Toby two: He was, apparently, left at a shelter by his owners. He was a healthy approximately 8-year old Retriever and now lives a wonderful life with his family.
Max: Our little Pointer mix, DOB approximately March 2008. He comes from Beruit, the BETA shelter. I know we have enough dogs here to save but the dogs in Lebanon have virtually no chance of being adopted out and live forever in a shelter. One family with children came to meet him and wanted to adopt him but they weren't a good match. Max, at that time, was terrified of chidren. My guess is children probably threw sticks at him by the way he used to react to sticks and children. He just stayed with us.
Hera: She was a blind Shepherd cross who was the only dog we brought in to whom Zeetie never took offence. I would think that was because Hera never made eye contact and hence was no challenge. She and Zeetie were great in the beginning but Hera came to dislike Zeetie.
Gracie: She was a 3.5 year old Great Pyr who seemed to have lived her life outside. She had anxiety about being left alone (although, seemed okay when left with my two). It took 16 days before Zeetie accepted her but even then, we had to watch them. Fights broke out on a dime.
Wilson: A big baby of a 6-year old Great Pyr whose owner turned him in to be euthanized while the husband went to prison. He turned out to be a lovely boy but was a challenge since he has Addison's and could not deal with stress. He leaped at cars, people, barked more than a normal Pyr would and was protective of his family so care had to be taken. After 8 months, he found his perfect family. See his video on Youtube
Ramona: She was two years old. An owner surrender because a child stomped on her foot and she lunged at the child the next time he came near her. Nothing happened but chances cannot be taken when a daycare is involved. It's so important to teach children to respect dogs and train them how to be around them. She has gone to a fabulous home in the country where she has free range of the property.
□ □ □
* **TASKS TO PERFORM**:
- 1) In the rescue dog profiles, how many days passed before Zeetie accepted Gracie?
- 2) Output the part of the rescue dog profiles that opens with the words containing "Hera: She was" and closes with "out on a dime.".
- 3) Go on with the rescue dog profiles from the point where they stop.

* **INFORMATION GIVEN**:
□ □ □
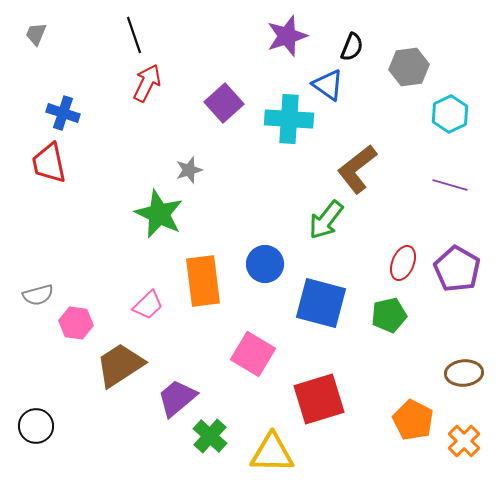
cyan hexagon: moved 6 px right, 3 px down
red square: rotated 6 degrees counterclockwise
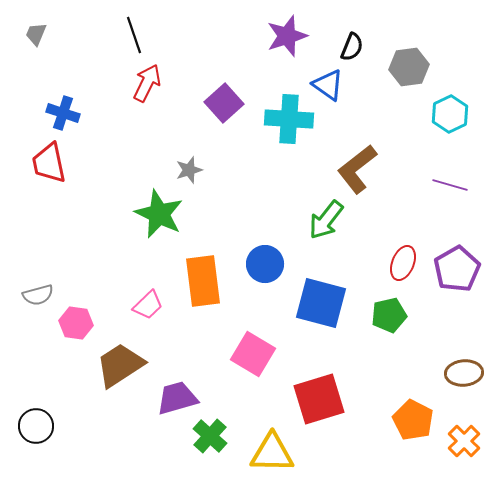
purple pentagon: rotated 12 degrees clockwise
purple trapezoid: rotated 24 degrees clockwise
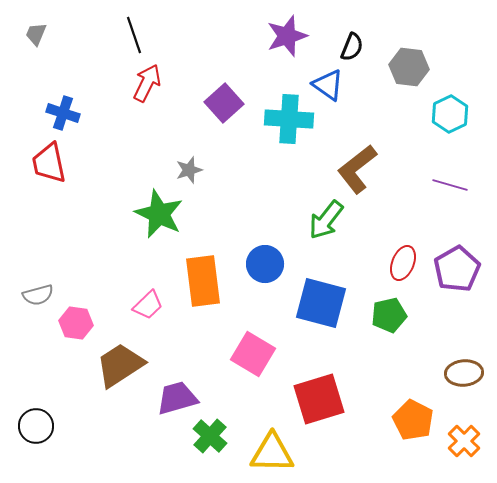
gray hexagon: rotated 15 degrees clockwise
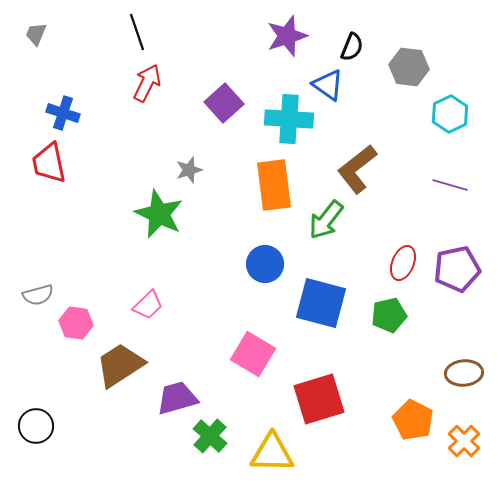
□ □ □
* **ANSWERS FOR THIS EXERCISE**:
- 1) 16 days

- 2)
Hera: She was a blind Shepherd cross who was the only dog we brought in to whom Zeetie never took offence. I would think that was because Hera never made eye contact and hence was no challenge. She and Zeetie were great in the beginning but Hera came to dislike Zeetie.
Gracie: She was a 3.5 year old Great Pyr who seemed to have lived her life outside. She had anxiety about being left alone (although, seemed okay when left with my two). It took 16 days before Zeetie accepted her but even then, we had to watch them. Fights broke out on a dime.

- 3)
Jasper: He was surrendered because there was a new baby in the house or so they said. Mr. Jasper had to spend most of his time in the crate and, by the smell of him, peeing in the basement and lying in his own urine. Sadly, he had to be euthanized by his adoptive family because he had bites. Pyrs are not for most people. I erred in my judgement.
Gypsy: I'll not know why she kept being shifted from home to home. She needs to be the only pet in the family, though. She just wants to be with her people and be loved. We had her for ten days and it was quite a chore keeping her away from our dogs but we managed until she went back to her original foster, and was subsequently adopted out.